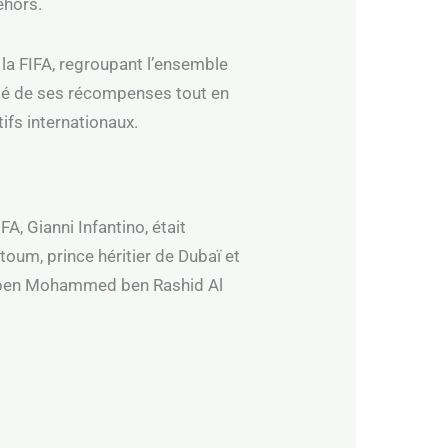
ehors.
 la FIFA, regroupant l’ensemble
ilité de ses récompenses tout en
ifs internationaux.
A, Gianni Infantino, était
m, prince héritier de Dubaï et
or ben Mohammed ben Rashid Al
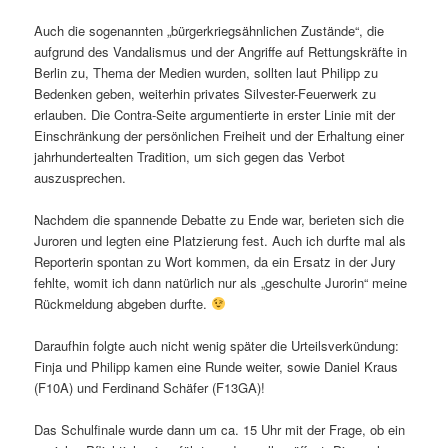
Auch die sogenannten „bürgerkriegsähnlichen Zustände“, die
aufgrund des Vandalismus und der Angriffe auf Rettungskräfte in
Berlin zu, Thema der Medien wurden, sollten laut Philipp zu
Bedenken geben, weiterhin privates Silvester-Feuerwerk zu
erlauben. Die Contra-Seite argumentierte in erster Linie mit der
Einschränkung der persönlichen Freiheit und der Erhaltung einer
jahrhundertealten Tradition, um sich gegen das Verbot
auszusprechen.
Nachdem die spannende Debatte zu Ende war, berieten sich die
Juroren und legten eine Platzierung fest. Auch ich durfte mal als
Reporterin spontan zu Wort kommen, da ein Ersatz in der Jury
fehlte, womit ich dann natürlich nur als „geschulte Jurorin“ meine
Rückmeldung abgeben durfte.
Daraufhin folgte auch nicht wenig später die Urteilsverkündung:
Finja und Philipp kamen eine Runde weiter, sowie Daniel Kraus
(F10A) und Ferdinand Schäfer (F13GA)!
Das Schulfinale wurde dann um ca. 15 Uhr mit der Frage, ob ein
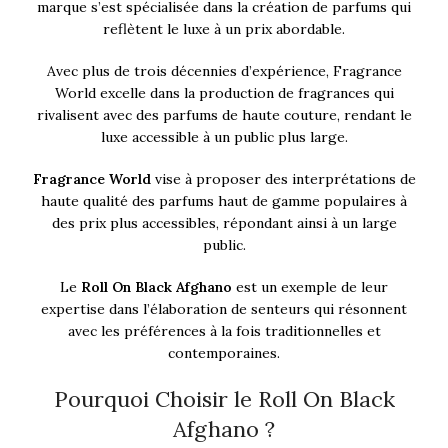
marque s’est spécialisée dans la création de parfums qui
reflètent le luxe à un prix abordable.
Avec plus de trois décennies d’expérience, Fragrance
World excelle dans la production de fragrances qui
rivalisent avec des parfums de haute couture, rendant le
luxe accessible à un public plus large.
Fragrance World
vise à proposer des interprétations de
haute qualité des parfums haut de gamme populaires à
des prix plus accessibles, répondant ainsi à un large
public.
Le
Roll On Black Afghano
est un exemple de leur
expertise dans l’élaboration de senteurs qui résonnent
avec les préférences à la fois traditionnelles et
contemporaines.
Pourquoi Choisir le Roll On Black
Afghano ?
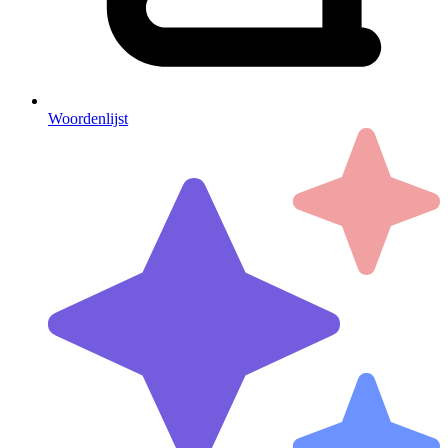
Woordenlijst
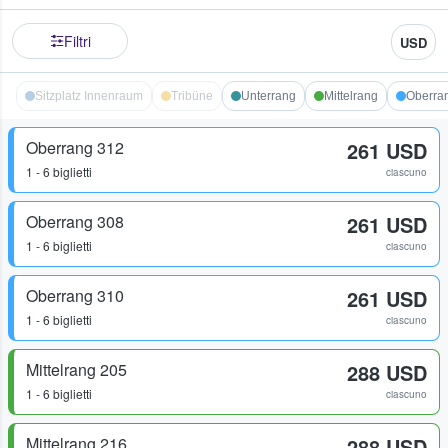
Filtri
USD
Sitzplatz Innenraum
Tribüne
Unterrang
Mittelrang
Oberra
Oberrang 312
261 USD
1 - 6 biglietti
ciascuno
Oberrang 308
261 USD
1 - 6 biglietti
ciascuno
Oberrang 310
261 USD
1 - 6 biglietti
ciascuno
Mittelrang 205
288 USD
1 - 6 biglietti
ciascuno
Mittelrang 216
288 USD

- - -

From the material above, please return each line containing "Mittelrang".

Written answer.
Mittelrang
Mittelrang 205
Mittelrang 216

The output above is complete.